GULFPORT, Fla. — Tropical Storm Eta may be out of Florida but the clean-up is far from it.
In Gulfport, sailboats took a beating, and business owners continue to work to fix the mess Eta left behind.
On Thursday, spectators were spotted taking pictures and pointing at an unusual sight. At least seven boats were beached off the Boca Ciega Bay.
There were three beached sailboats found along the Gulfport Casino. One of them came near the building and another rammed into the seawall damaging the metal railing.
Paul Cummings started his morning on Facebook Live catching up with fellow stroke survivors. A few of his viewers were the first to catch a glimpse of something not normal outside his home. Cummings then discovered a sailboat beached in his yard and snapped a picture.
“I felt like I was back in New Orleans. I lived through Hurricane Katrina and this was so reminiscent of that because of the wind, the rain — washed up a lot of debris. It was scary," he said.
Mike Jackson owns Paw Paws of Gulfport, a pet supply store. Jackson worked diligently before the storm hit. He packed sandbags and lined the front entrance to his shop with sealant.
By 11 p.m. on Wednesday Jackson felt so much unease, he left home and waded the storm waters to check on his business. He recorded his journey on video and when he came to his shop he was stunned.
“My heart fell in the ground. I couldn’t believe what I was seeing. I was expecting some minor flooding with the high tide but it was crazy. I couldn’t believe the amount of water that was here so quickly," he said.
Jackson has been at work since 5 a.m. on Thursday cleaning up the damage. He estimates it'll cost him upwards of $3,500 to replace the waterlogged flooring and lighting.
Despite the heartbreaking day of work to fix Eta's damage, Jackson is finishing the day with a full heart. He calls his community "Gulfport Strong."
Jackson was touched to see neighbors and fellow small business owners donating time and equipment to help each other dry out.
"2020 has been nuts," he said. "It’s unbelievable what it keeps throwing at us but we are strong we’ll get through it.”
Nick Calitri rode out the storm inside his boat with his pet parrot named Yoshi.
“All night, rolling and pitching and rolling and pitching," he described.
His family and friends kept calling him worried he was in danger.
“I was concerned that I would be floating in the water with my parrot clutched to my chest," he laughed, and acknowledged he was scared to the point he couldn't sleep. "And being that I was over there [in the water] I would float all the way across the Bay.
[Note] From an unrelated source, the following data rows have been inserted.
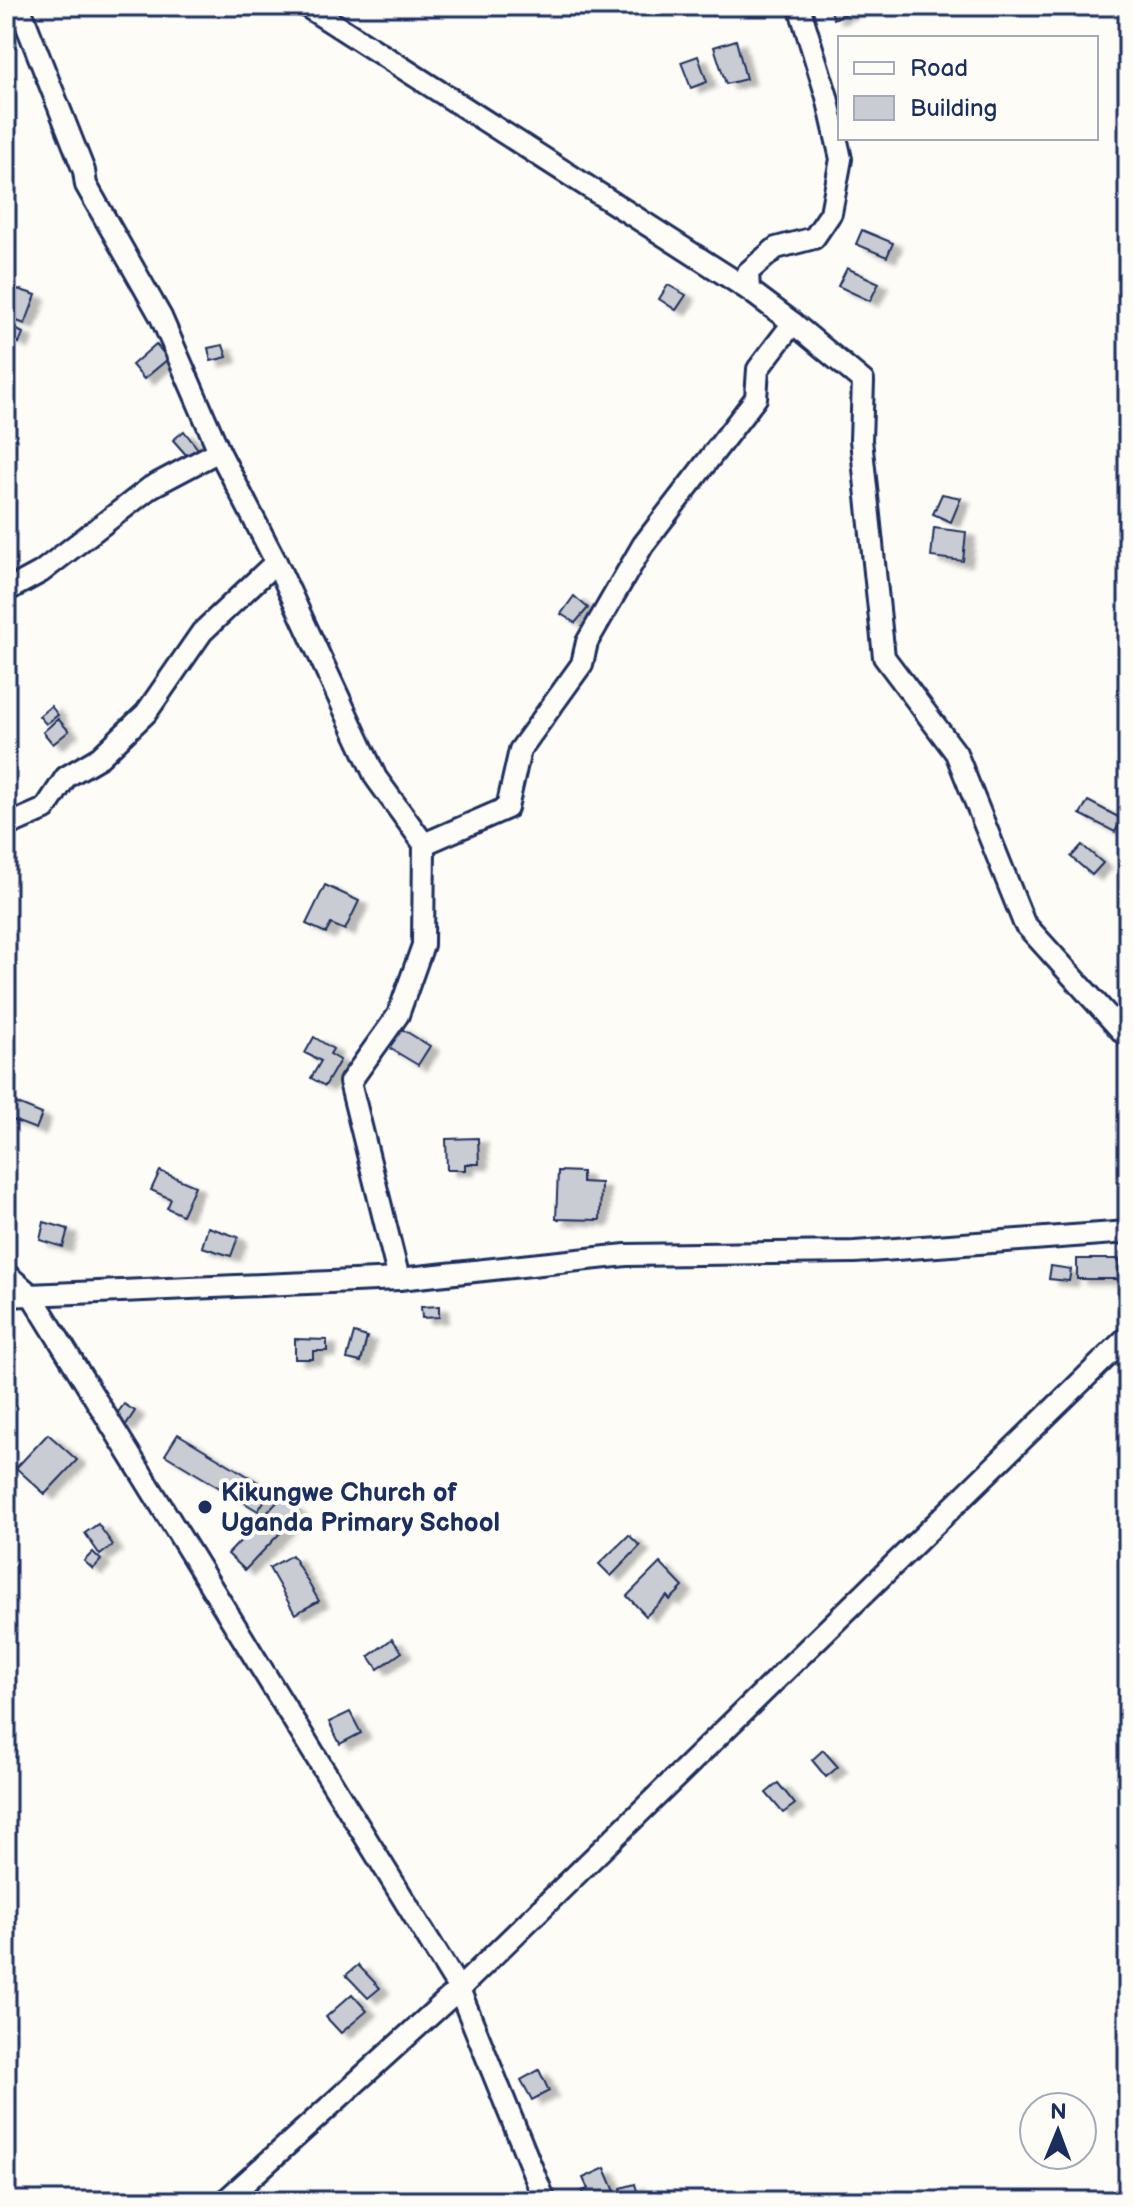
<svg xmlns="http://www.w3.org/2000/svg" width="1134" height="2207" font-family="'Balsamiq Sans',sans-serif">
<defs>
<filter id="shadow"><feDropShadow dx="9" dy="5" stdDeviation="2" flood-color="#0004"/></filter>
</defs>
<rect width="100%" height="100%" fill="#fdfcf7"/>
<filter id="ink" filterUnits="userSpaceOnUse"><feTurbulence type="fractalNoise" baseFrequency=".0125" numOctaves="2"/><feDisplacementMap in="SourceGraphic" scale="16" xChannelSelector="R" yChannelSelector="G"/><feConvolveMatrix kernelMatrix="1 2 1 2 8 2 1 2 1" color-interpolation-filters="sRGB"/></filter>
<g filter="url(#ink)">
<!-- building -->
<g fill="#c9ccd3" stroke="#1b2f5e" stroke-width="2" filter="url(#shadow)">
<path d="M829,6H852L854,10L834,19Z"/>
<path d="M736,40L746,79L726,84L714,47Z"/>
<path d="M698,56L707,82L691,88L681,62Z"/>
<path d="M862,230L893,243L887,257L856,244Z"/>
<path d="M847,268L879,283L870,301L838,286Z"/>
<path d="M668,285L686,295L676,310L659,299Z"/>
<path d="M11,287L36,295L25,324L6,317V298Z"/>
<path d="M6,324L23,333L19,343L6,336Z"/>
<path d="M156,344L168,359L144,379L132,365Z"/>
<path d="M223,345L227,357L211,361L208,348Z"/>
<path d="M184,431L198,449L188,457L173,440Z"/>
<path d="M942,494L961,498L951,522L933,514Z"/>
<path d="M934,528L966,532L963,561L931,557Z"/>
<path d="M574,596L588,608L575,623L561,614Z"/>
<path d="M51,706L58,715L46,724L39,716Z"/>
<path d="M58,719L69,731L53,744L43,732Z"/>
<path d="M1088,801L1122,819L1115,832L1080,814Z"/>
<path d="M1082,845L1103,863L1092,875L1071,857Z"/>
<path d="M325,885L359,901L345,930L331,924L326,933L306,924Z"/>
<path d="M397,1026L430,1046L418,1065L386,1046Z"/>
<path d="M314,1037L333,1049L330,1054L340,1060L325,1086L311,1078L321,1061L305,1053Z"/>
<path d="M13,1102L42,1114L36,1129L7,1118Z"/>
<path d="M478,1138L479,1164H465V1170H447L446,1139Z"/>
<path d="M160,1171L195,1186L182,1215L167,1208L171,1199L151,1190Z"/>
<path d="M558,1171L582,1172V1182L601,1183L600,1220L556,1219Z"/>
<path d="M44,1222L68,1229L63,1247L40,1240Z"/>
<path d="M208,1227L238,1237L231,1256L202,1247Z"/>
<rect x="1077" y="1259" width="42" height="20"/>
<path d="M1051,1266L1071,1269L1069,1281L1049,1279Z"/>
<path d="M439,1306V1317L422,1318L421,1307Z"/>
<path d="M354,1333L367,1337L361,1362L347,1359Z"/>
<path d="M295,1339L327,1340V1351H313V1359H295Z"/>
<path d="M124,1404L135,1411L125,1426L114,1418Z"/>
<path d="M48,1434L77,1460L45,1494L16,1468Z"/>
<path d="M178,1434L271,1490L258,1511L165,1455Z"/>
<path d="M282,1497L299,1513L245,1570L228,1554Z"/>
<path d="M98,1524L113,1545L100,1555L85,1533Z"/>
<path d="M629,1535L640,1546L611,1576L599,1564Z"/>
<path d="M93,1552L101,1560L93,1569L84,1561Z"/>
<path d="M292,1555L319,1601L295,1614L269,1568Z"/>
<path d="M660,1563L683,1587L670,1600L667,1596L646,1616L627,1596Z"/>
<path d="M392,1639L402,1652L378,1669L369,1656Z"/>
<path d="M350,1712L361,1733L340,1744L329,1722Z"/>
<path d="M823,1750L838,1767L826,1777L812,1760Z"/>
<path d="M778,1783L795,1804L783,1813L766,1793Z"/>
<path d="M358,1965L380,1988L368,1998L346,1975Z"/>
<path d="M352,1994L367,2011L341,2033L326,2017Z"/>
<path d="M539,2070L549,2091L532,2100L521,2080Z"/>
<path d="M605,2168L619,2201H586L582,2191L588,2189L583,2178Z"/>
<path d="M635,2184L640,2201H624L621,2188Z"/>
</g>
<g fill="none" stroke-linecap="round" stroke-linejoin="round">
<defs>
<g id="street">
<path d="M306,6L749,290"/>
<path d="M799,6L827,97L841,159L831,213L814,238L776,248L748,272L749,290L793,323L863,381L861,440L884,657L956,753L1024,923L1128,1038"/>
<path d="M276,562L376,778L424,844L507,808L520,750L582,664L587,642L643,545L756,398L758,369L793,323"/>
<path d="M6,591L41,572L151,487L219,451"/>
<path d="M6,826L45,809L66,777L100,757L146,713L202,632L276,562L219,451L161,317L86,185L84,171L19,6"/>
<path d="M6,1274L32,1296L459,1989L545,2201"/>
<path d="M399,1279L350,1082L398,1015L423,945L424,844"/>
<path d="M6,1296L399,1279L626,1255L855,1252L1128,1232"/>
<path d="M225,2201L459,1989L1128,1336"/>
</g>
</defs>
<!-- street casing -->
<use href="#street" stroke="#1b2f5e" stroke-width="26"/>
<!-- street -->
<use href="#street" stroke="#fdfcf7" stroke-width="20"/>
</g>
</g>
<!-- markers -->
<circle fill="#1b2f5e" stroke="#fdfcf7" stroke-width="3" cx="205" cy="1507" r="8"/>
<g text-anchor="middle" stroke-width="8" stroke-linejoin="round" paint-order="stroke">
<!-- poi labels -->
<g font-size="26" font-weight="bold" fill="#1b2f5e" stroke="#fdfcf7" text-anchor="start">
<text x="221" y="1501">Kikungwe Church of<tspan x="221" dy="30">Uganda Primary School</tspan></text>
</g>
</g>
<!-- margin -->
<rect width="1134" height="2207" fill="none" stroke="#fdfcf7" stroke-width="32"/>
<rect x="16" y="16" width="1102" height="2175" fill="none" stroke="#1b2f5e" stroke-width="3" filter="url(#ink)"/>
<!-- legend -->
<rect x="838" y="36" width="260" height="104" fill="#fdfcf7" stroke="#a3aaba" stroke-width="2"/>
<rect x="854" y="62" width="40" height="12" fill="#fdfcf7" stroke="#a3aaba" stroke-width="2"/>
<text x="910" y="76" font-size="24" fill="#1b2f5e">Road</text>
<rect x="854" y="96" width="40" height="24" fill="#c9ccd3" stroke="#a3aaba" stroke-width="2"/>
<text x="910" y="116" font-size="24" fill="#1b2f5e">Building</text>
<!-- north arrow -->
<g transform="translate(1058 2131) rotate(1)"><circle r="38" fill="#fdfcf7" stroke="#a3aaba" stroke-width="2"/>
<path d="M0-6L14 30L0 20L-14 30Z" fill="#1b2f5e"/>
<text y="-12" font-size="22" font-weight="bold" text-anchor="middle" fill="#1b2f5e">N</text>
</g>
</svg>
I was like 'this is going to be some story if it did happen’ but thank God it didn’t happen.”
When the waves got too choppy for comfort he slipped on his life jacket and kept it on until the storm passed.
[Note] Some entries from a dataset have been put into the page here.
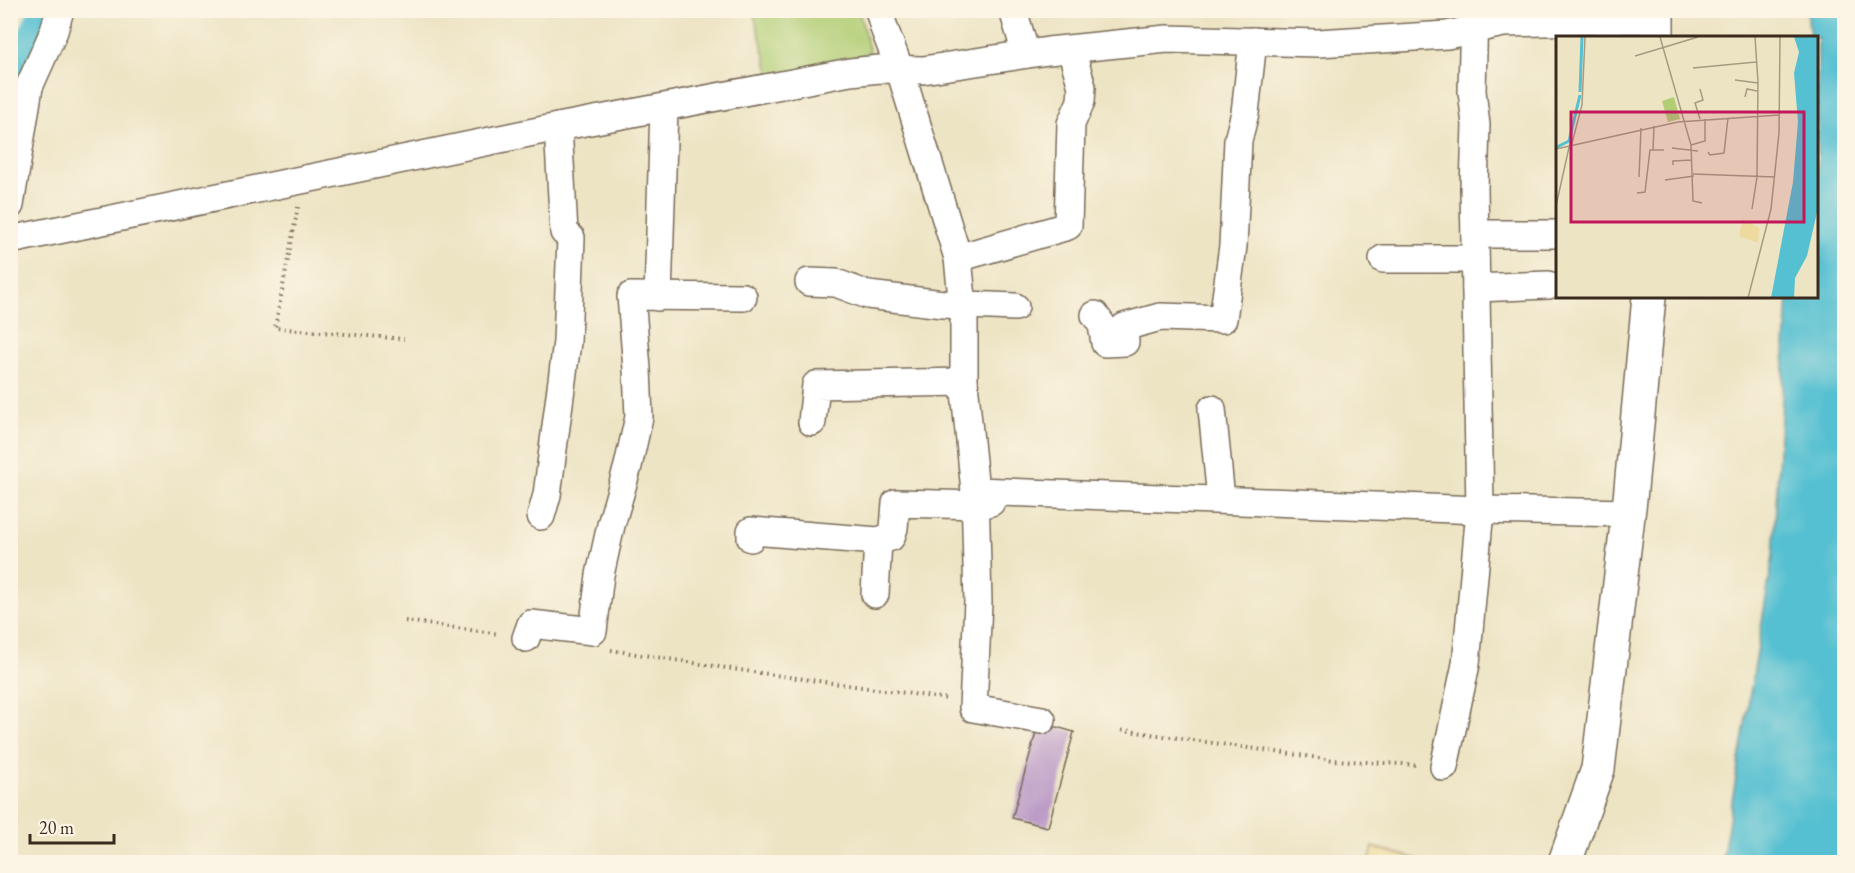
<svg xmlns="http://www.w3.org/2000/svg" width="1855" height="873" font-family="'EB Garamond',serif">
<style>
.green{fill:#b1ce75;stroke:#767c4a;stroke-width:1.5}
.sand{fill:#eeda9e;stroke:#94825e;stroke-width:1.5}
.water{fill:#55c0d1;stroke:#487578;stroke-width:1.5}
.lines{fill:none;stroke-linecap:round;stroke-linejoin:round}
.canal{stroke:#55c0d1;stroke-width:30}
.building{fill:#bd9dc7}
.street-casing{stroke:#796b58;stroke-width:30}
.secondary-casing{stroke:#796b58;stroke-width:36}
.path{stroke:#796b58;stroke-width:4;stroke-dasharray:1.5 4.5;stroke-linecap:butt}
.street{stroke:#fff;stroke-width:27}
.secondary{stroke:#fff;stroke-width:33}
.inset-river{fill:none;stroke:#55c0d1;stroke-width:3}
.inset-road{fill:none;stroke:#a69a82;stroke-width:1.5}
.view{fill:#c2185b;fill-opacity:0.15;stroke:#c2185b;stroke-width:3}
.inset-edge{fill:none;stroke:#3b2a1e;stroke-width:3}
</style>
<rect width="100%" height="100%" fill="#fcf5e5"/>
<filter id="ink" filterUnits="userSpaceOnUse"><feTurbulence type="fractalNoise" baseFrequency=".0167" numOctaves="2"/><feDisplacementMap in="SourceGraphic" scale="12" xChannelSelector="R" yChannelSelector="G"/><feConvolveMatrix kernelMatrix="1 2 1 2 8 2 1 2 1" color-interpolation-filters="sRGB"/></filter>
<filter id="wash" filterUnits="userSpaceOnUse"><feTurbulence type="fractalNoise" baseFrequency=".008" numOctaves="4" result="noise"/><feDisplacementMap in="SourceGraphic" scale="24" xChannelSelector="R" yChannelSelector="G"/><feGaussianBlur stdDeviation="1.35" result="paint"/><feColorMatrix in="noise" values="0 0 0 0 0 0 0 0 0 0 0 0 0 0 0 0 0 1.4 0 .05"/><feComposite in="paint" operator="in"/></filter>
<g filter="url(#wash)">
<rect width="100%" height="100%" fill="#ede4c4"/>
<polygon class="green" points="753,11 859,11 870,53 771,79"/>
<polygon class="sand" points="1373,847 1428,862 1369,862"/>
<polygon class="water" points="1807,11 1844,11 1844,862 1722,862 1773,556 1788,297 1818,297 1818,38 1810,37"/>
<g class="lines">
<polyline class="canal" points="10,86 45,10"/>
</g>
<g id="blocks">
<polygon class="building" points="1039,722 1074,732 1048,827 1012,818"/>
</g>
</g>
<g filter="url(#ink)">
<use href="#blocks" fill-opacity="0" stroke="#796b58" stroke-width="1.5"/>
<g class="lines">
<defs>
<g id="street">
<polyline points="879,10 884,28 900,70 958,258 964,318 964,382 975,491 978,602 973,708 1042,720"/>
<polyline points="1013,10 1026,54"/>
<polyline points="10,205 29,87 54,31 60,10"/>
<polyline points="1475,234 1558,234"/>
<polyline points="10,240 558,127 850,72 880,69 923,70 1048,51 1167,39 1318,43 1447,35 1503,23 1657,19"/>
<polyline points="958,258 1068,226 1071,124 1081,101 1082,87 1071,49"/>
<polyline points="1383,259 1475,259"/>
<polyline points="809,282 836,283 868,295 943,304 1015,307"/>
<polyline points="1476,288 1548,285"/>
<polyline points="658,297 664,109"/>
<polyline points="1095,315 1102,325 1105,343 1125,342 1124,327 1160,317 1223,319 1233,246 1238,140 1245,113 1253,41"/>
<polyline points="1212,409 1221,499"/>
<polyline points="812,422 816,385 964,382"/>
<polyline points="975,491 1480,510 1629,513"/>
<polyline points="541,516 547,495 567,342 571,238 564,232 558,127"/>
<polyline points="751,538 751,531 878,541 891,537 894,528 896,503 981,505 991,502"/>
<polyline points="875,594 878,541"/>
<polyline points="526,638 531,624 593,631 600,575 611,525 628,466 639,417 637,369 631,296 743,297"/>
<polyline points="1444,767 1466,664 1480,510 1474,188 1476,125 1472,91 1474,12"/>
</g>
<g id="secondary">
<polyline points="1657,38 1657,10"/>
<polyline points="1565,862 1598,769 1630,499 1649,297"/>
</g>
</defs>
<use href="#street" class="street-casing"/>
<use href="#secondary" class="secondary-casing"/>
<g class="path">
<polyline points="298,207 275,328 404,339"/>
<polyline points="405,621 500,634"/>
<polyline points="611,650 739,670 948,699"/>
<polyline points="1122,730 1333,760 1419,765"/>
</g>
<use href="#street" class="street"/>
<use href="#secondary" class="secondary"/>
</g>
</g>
<g transform="translate(1556 36)">
<rect width="262" height="262" fill="#ede4c4"/>
<path d="M118,61L124,83L112,86L106,65Z" fill="#b1ce75"/>
<path d="M187,183L203,192L202,207L183,200Z" fill="#eeda9e"/>
<path d="M238,1H262V172L251,220L239,242L238,262H215L237,146L242,86L238,37L243,16Z" fill="#55c0d1"/>
<path class="inset-river" d="M24,56L26,1M1,111L13,105L24,59"/>
<path class="inset-road" d="M104,1L135,109L137,165L146,167M79,20L142,1M137,32L200,26M179,44L202,47M189,61L191,53L201,55M144,83L139,67L147,64L144,53M16,107L26,69L29,1M135,109L149,105V83M116,112L142,115M0,113L122,86L223,79M97,114L98,90M152,116L154,119L168,117L172,82M117,129V125L136,124M137,138L219,141M83,141L85,92M109,144L138,140M81,157L89,156L94,114H108M0,170L14,107M196,173L201,141L202,46L199,1M192,262L215,173L223,97L224,1"/>
<path class="view" d="M15,76H248V186H15Z"/>
<rect width="262" height="262" class="inset-edge"/>
</g>
<rect width="1855" height="873" fill="none" stroke="#fcf5e5" stroke-width="36"/>
<path d="M30 834v9h84v-9" fill="none" stroke="#3b2a1e" stroke-width="3"/>
<text x="39" y="834" font-size="18" fill="#3b2a1e" stroke="#fcf5e5" stroke-width="4.5" paint-order="stroke">20 m</text>
</svg>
"This morning when I woke and it started getting clear and I looked at boats... the little boat that was anchored next to me actually sunk," he said.
Staff from Red Cross surveyed the aftermath on Thursday and told ABC Action News they are particularly interested in finding boat owners who live on their boats and may be in need of food and shelter.
ABC Action News found the owner of one of the beached boats who says she hopes insurance will help ease this headache left behind by Eta.